------ Data for review ------

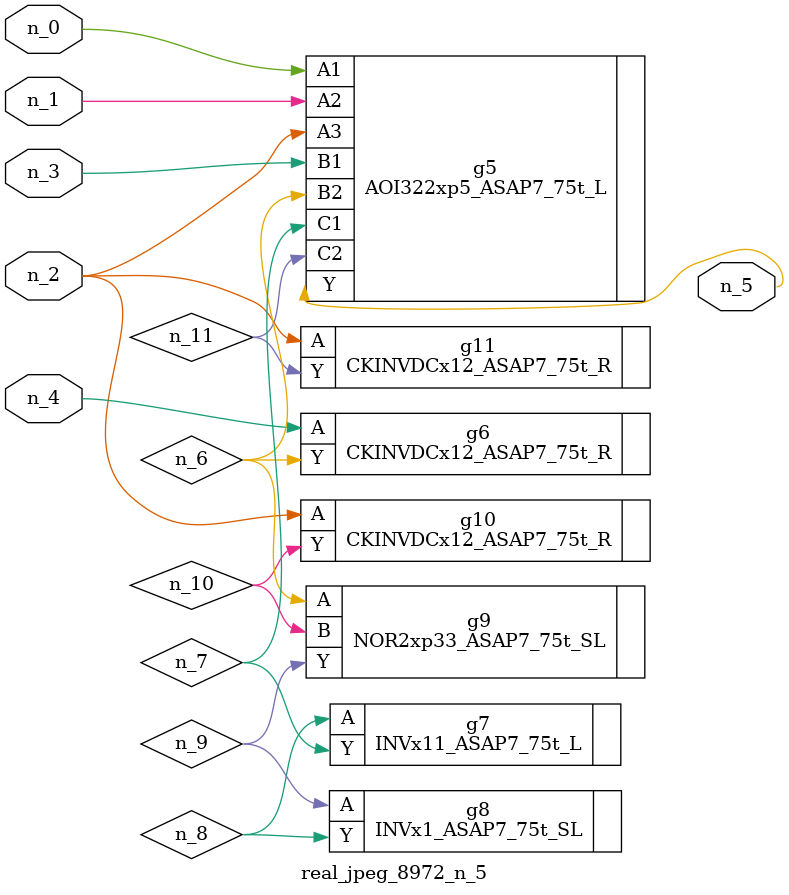
<source format=v>
module real_jpeg_8972_n_5 (n_4, n_0, n_1, n_2, n_3, n_5);

input n_4;
input n_0;
input n_1;
input n_2;
input n_3;

output n_5;

wire n_8;
wire n_11;
wire n_6;
wire n_7;
wire n_10;
wire n_9;

AOI322xp5_ASAP7_75t_L g5 ( 
.A1(n_0),
.A2(n_1),
.A3(n_2),
.B1(n_3),
.B2(n_6),
.C1(n_7),
.C2(n_11),
.Y(n_5)
);

CKINVDCx12_ASAP7_75t_R g10 ( 
.A(n_2),
.Y(n_10)
);

CKINVDCx12_ASAP7_75t_R g11 ( 
.A(n_2),
.Y(n_11)
);

CKINVDCx12_ASAP7_75t_R g6 ( 
.A(n_4),
.Y(n_6)
);

NOR2xp33_ASAP7_75t_SL g9 ( 
.A(n_6),
.B(n_10),
.Y(n_9)
);

INVx11_ASAP7_75t_L g7 ( 
.A(n_8),
.Y(n_7)
);

INVx1_ASAP7_75t_SL g8 ( 
.A(n_9),
.Y(n_8)
);


endmodule
</source>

------

◆ Task instructions: The lines to return are those in the entries above that include "wire".

◆ Answer box:
wire n_8;
wire n_11;
wire n_6;
wire n_7;
wire n_10;
wire n_9;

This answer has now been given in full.